X wniósł pozew o rozwód i wpłacił wymagane 600 zł. Wobec zgodnej woli małżonków X i Y proces przebiegł bez zbędnych utrudnień, a sąd orzekł rozwód. X otrzymał 300 zł zwrotu opłaty od sądu, a nadto Y został zobowiązany do zwrócenia X 150 zł. Zatem X wydał 150 zł, tak samo jak Y.

W przypadku orzeczenia rozwodu, gdy strony nie są zgodne, znajduje jednak zastosowanie ogólna zasada, wskazana w art. 98 Kodeksu postępowania cywilnego, iż koszty postępowania ponosi strona przegrywająca sprawę. W zależności, więc od tego, kogo sąd wskaże, jako winnego, osoba ta będzie musiała zwrócić stronie przeciwnej poniesione przez nią koszty (chyba, że sąd uzna obie strony za winne rozpadowi związku małżeńskiego, wtedy sąd stosownie podzieli koszty).

Przykład:

X wniósł pozew o rozwód i wpłacił wymagane 600 zł. W trakcie procesu, podczas którego pełnomocnik Y powołał dowody jednoznacznie wskazujące na winę X, sąd wskazał X jako winnego rozwodu.

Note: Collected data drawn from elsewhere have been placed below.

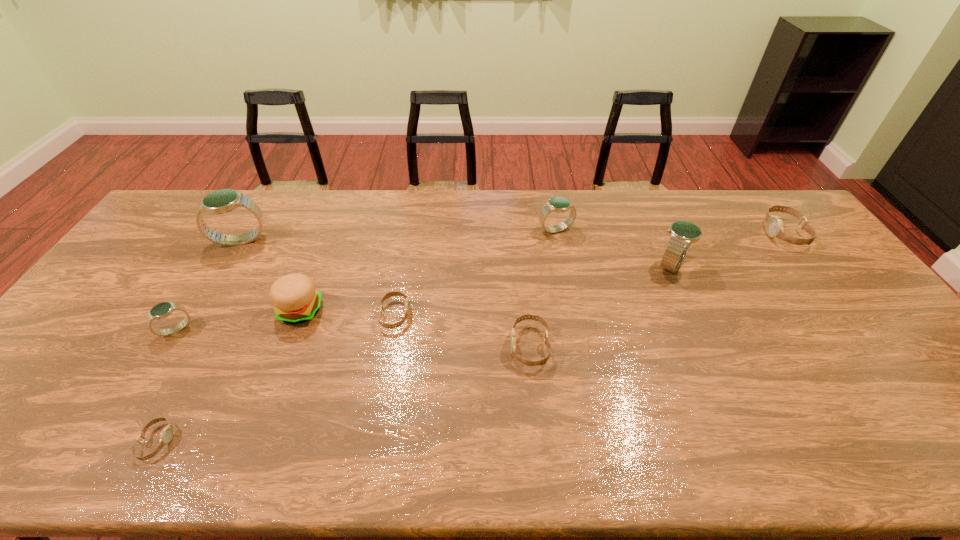
Locate which watch ranks fifth in proximity to the tallest object. Please provide its 2D coordinates. Your answer should be formatted as a tuple, i.e. [(x, y)], where the tuple contains the x and y coordinates of a point satisfying the conditions above.

[(556, 204)]

Identify which blue watch is the third nearest to the seventh tallest watch. Please provide its 2D coordinates. Your answer should be formatted as a tuple, i.e. [(x, y)], where the tuple contains the x and y coordinates of a point satisfying the conditions above.

[(162, 310)]

Point out which blue watch is positioned as the third nearest to the smallest blue watch. Please provide its 2D coordinates. Your answer should be formatted as a tuple, i.e. [(x, y)], where the tuple contains the x and y coordinates of a point satisfying the conditions above.

[(682, 233)]

Select which beige watch is the third closest to the rightmost beige watch. Please provide its 2D coordinates. Your answer should be formatted as a tuple, i.e. [(x, y)], where the tuple contains the x and y coordinates of a point satisfying the conditions above.

[(166, 435)]

Locate which beige watch is the second closest to the rightmost blue watch. Please provide its 2D coordinates. Your answer should be formatted as a tuple, i.e. [(x, y)], where the tuple contains the x and y coordinates of a point satisfying the conditions above.

[(541, 362)]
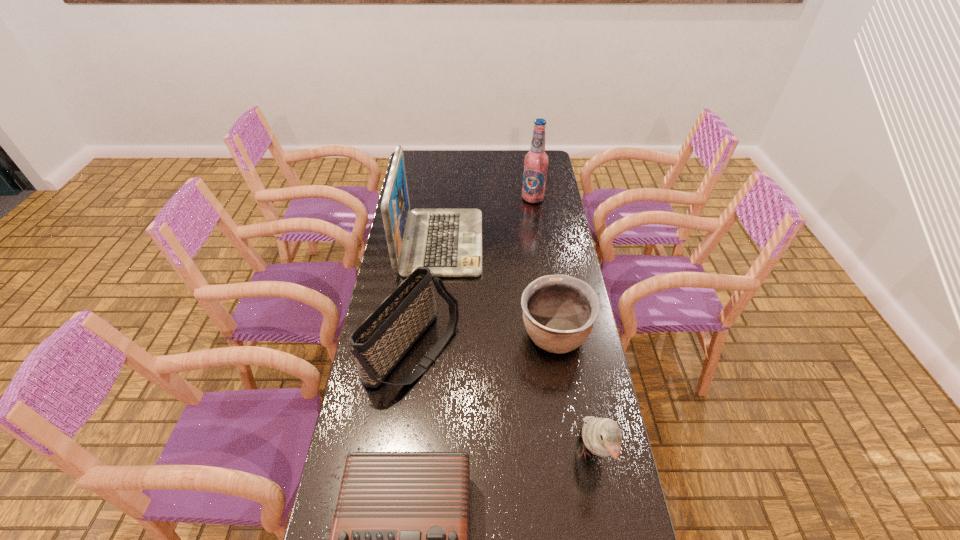
Where is `handbag located in the left edge section of the desktop`? This screenshot has height=540, width=960. handbag located in the left edge section of the desktop is located at coordinates (380, 342).

This screenshot has height=540, width=960. In order to click on alcohol at the right edge in this screenshot , I will do `click(536, 161)`.

Find the location of a particular element. This screenshot has height=540, width=960. bird positioned at the right edge is located at coordinates (602, 436).

The width and height of the screenshot is (960, 540). Find the location of `pottery present at the right edge`. pottery present at the right edge is located at coordinates (559, 311).

Where is `blank area at the far edge`? The image size is (960, 540). blank area at the far edge is located at coordinates (508, 173).

This screenshot has width=960, height=540. In the image, there is a desktop. In order to click on vacant space at the left edge in this screenshot , I will do point(428,183).

In the image, there is a desktop. Identify the location of free region at the right edge. (619, 484).

This screenshot has width=960, height=540. I want to click on free region at the far left corner of the desktop, so click(x=415, y=175).

Find the location of a particular element. The width and height of the screenshot is (960, 540). free space between the farthest object and the fifth nearest object is located at coordinates (x=487, y=220).

This screenshot has width=960, height=540. I want to click on free space that is in between the laptop computer and the bird, so click(x=516, y=349).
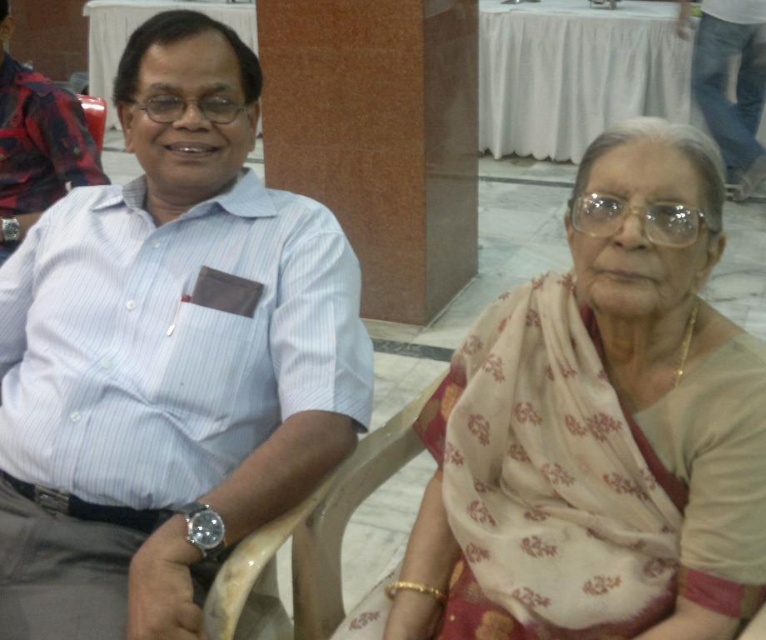
Question: Can you confirm if white striped shirt at left is positioned to the right of matte white shirt at center?

Choices:
 (A) yes
 (B) no

Answer: (B)

Question: Does white striped shirt at left have a lesser width compared to matte white shirt at center?

Choices:
 (A) no
 (B) yes

Answer: (A)

Question: Based on their relative distances, which object is farther from the white striped shirt at left?

Choices:
 (A) wooden at center
 (B) matte white shirt at left
 (C) matte white shirt at center
 (D) beige floral saree at center

Answer: (C)

Question: Does beige floral saree at center appear under matte white shirt at left?

Choices:
 (A) yes
 (B) no

Answer: (A)

Question: Which object is the farthest from the beige floral saree at center?

Choices:
 (A) white striped shirt at left
 (B) wooden at center
 (C) matte white shirt at center
 (D) matte white shirt at left

Answer: (C)

Question: Based on their relative distances, which object is nearer to the matte white shirt at left?

Choices:
 (A) wooden at center
 (B) white striped shirt at left
 (C) matte white shirt at center
 (D) beige floral saree at center

Answer: (B)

X nie otrzyma zwrotu wpłaconych pieniędzy, będzie musiał przy tym opłacić inne koszty postępowania poniesione przez Y, w tym koszty zastępstwa procesowego.

Warto w tym miejscu zauważyć, iż jeżeli rozwodzący się małżonek postanowi skorzystać z usług profesjonalnego pełnomocnika, kwestia jego wynagrodzenia jest ustalana każdorazowo indywidualnie, w zależności od stopnia skomplikowania sprawy. W przypadku reprezentacji przez profesjonalnego pełnomocnika uiszcza się również opłatę za pełnomocnictwo, w kwocie 17 zł.

Może jednak zdarzyć się i taka sytuacja, że powód nie będzie w stanie uiścić opłaty od pozwu, o której mowa powyżej. Ustawodawca dla takich osób przewidział możliwość wniesienia, wraz z pozwem, wniosku o zwolnienie z kosztów sądowych, do którego należy dołączyć wypełniony formularz o stanie majątkowym, stanie rodzinnym oraz o dochodach. Formularz taki powinien być dostępny w każdym sądzie – w razie jego braku można także pobrać i wydrukować formularz ze strony Ministerstwa Sprawiedliwości.

W przypadku, gdyby sąd przychylił się do złożonego wniosku, może zwolnić wnioskodawcę z kosztów postępowania w całości, w części lub zwolnić tylko z obowiązku wniesienia opłaty w kwocie 600 zł.

Podsumowując koszty przedstawiają się następująco:

  1. opłata od pozwu 600 zł,

w przypadku korzystania z profesjonalnego pełnomocnika,

  • wynagrodzenie pełnomocnika,
  • opłata skarbowa od pełnomocnictwa.

Stan prawny aktualny na dzień 08.03.2019r.

Tekst został przygotowany przez radcę prawnego Krzysztofa Sammler.